Tracey explains financial abuse covers a family member taking money for themselves while ‘helping’ with weekly shopping through to fraudulently using money for personal home renovations, misuse of power of attorney, using credit cards, stealing jewellery and many other crimes.
Some older people are vulnerable due to cognitive impairment, difficulties with technology and lack of experience in managing financial affairs. She says warning signs to look out for are: a change in demeanour in the person, fearfulness around certain family members; lack of funds; unusual items in bank statements; forged signatures; unexpected will changes; a family member accompanying a parent or grandparent to make bank transactions and threatening behaviour by an adult child or grandchild.
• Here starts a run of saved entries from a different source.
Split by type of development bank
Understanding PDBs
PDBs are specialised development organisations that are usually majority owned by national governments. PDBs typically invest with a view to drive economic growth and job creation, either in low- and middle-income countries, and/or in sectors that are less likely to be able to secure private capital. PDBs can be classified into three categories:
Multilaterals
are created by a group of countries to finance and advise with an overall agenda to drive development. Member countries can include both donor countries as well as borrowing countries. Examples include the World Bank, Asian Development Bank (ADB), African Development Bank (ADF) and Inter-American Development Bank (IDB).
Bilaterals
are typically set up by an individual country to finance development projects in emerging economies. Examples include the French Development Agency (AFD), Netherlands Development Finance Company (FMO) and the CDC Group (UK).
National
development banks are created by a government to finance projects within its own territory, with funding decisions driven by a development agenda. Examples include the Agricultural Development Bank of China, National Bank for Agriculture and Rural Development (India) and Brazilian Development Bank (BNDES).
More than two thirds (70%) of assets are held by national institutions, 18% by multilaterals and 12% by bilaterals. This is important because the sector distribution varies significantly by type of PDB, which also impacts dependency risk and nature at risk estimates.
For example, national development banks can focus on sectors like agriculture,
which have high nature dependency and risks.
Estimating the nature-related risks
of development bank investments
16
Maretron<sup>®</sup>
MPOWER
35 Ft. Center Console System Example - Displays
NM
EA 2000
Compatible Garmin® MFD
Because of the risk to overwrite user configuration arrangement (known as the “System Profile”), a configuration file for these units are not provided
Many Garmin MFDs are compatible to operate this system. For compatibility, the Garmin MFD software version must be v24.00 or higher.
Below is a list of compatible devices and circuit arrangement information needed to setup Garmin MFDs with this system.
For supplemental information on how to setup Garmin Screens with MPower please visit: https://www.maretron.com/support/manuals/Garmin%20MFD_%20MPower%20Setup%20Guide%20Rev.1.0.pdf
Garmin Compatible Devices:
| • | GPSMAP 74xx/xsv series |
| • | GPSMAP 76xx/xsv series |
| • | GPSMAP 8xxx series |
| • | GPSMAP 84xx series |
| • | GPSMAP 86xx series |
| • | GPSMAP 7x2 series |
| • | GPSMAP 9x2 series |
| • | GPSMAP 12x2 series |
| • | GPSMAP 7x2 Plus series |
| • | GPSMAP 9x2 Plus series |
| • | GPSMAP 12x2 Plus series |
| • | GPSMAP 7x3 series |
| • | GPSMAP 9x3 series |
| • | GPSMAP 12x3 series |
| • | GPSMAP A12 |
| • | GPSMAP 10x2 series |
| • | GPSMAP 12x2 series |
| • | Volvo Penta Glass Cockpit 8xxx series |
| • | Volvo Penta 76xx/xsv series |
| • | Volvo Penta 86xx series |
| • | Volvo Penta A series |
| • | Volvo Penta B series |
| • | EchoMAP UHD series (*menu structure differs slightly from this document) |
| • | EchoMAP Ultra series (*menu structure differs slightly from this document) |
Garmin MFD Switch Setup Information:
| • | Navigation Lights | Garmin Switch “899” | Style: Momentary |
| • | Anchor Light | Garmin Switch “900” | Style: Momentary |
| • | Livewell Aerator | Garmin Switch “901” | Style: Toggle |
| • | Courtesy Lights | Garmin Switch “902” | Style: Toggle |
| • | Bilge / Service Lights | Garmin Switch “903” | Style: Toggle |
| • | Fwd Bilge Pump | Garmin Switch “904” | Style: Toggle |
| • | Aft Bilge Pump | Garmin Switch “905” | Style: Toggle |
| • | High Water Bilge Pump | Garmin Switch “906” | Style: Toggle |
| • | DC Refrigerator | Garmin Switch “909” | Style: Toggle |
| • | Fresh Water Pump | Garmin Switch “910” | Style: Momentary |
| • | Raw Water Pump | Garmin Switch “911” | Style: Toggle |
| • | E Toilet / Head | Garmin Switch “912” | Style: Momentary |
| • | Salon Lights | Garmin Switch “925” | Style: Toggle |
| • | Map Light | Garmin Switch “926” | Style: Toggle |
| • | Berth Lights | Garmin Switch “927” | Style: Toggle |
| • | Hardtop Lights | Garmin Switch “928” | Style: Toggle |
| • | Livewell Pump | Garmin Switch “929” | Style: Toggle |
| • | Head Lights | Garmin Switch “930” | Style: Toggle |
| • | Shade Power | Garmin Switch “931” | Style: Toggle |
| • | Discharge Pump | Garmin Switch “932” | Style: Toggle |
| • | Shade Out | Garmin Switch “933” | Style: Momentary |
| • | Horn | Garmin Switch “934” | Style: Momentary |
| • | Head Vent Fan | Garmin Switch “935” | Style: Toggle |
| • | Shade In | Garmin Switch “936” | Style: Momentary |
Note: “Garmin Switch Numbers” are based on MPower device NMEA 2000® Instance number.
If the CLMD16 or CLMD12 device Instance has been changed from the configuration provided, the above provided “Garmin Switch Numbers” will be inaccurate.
However, there are steps to take; review power of attorney arrangements and keep them up to date; ensure you track bank statements or seek the assistance of a trusted person; never sign documents you don’t understand; seek a second opinion from a trusted person; seek independent financial and legal advice.
If you think you are at risk, or you are a victim of financial abuse, seek help from a community legal centre or call 1800 737 732, a national abuse counselling phone help line.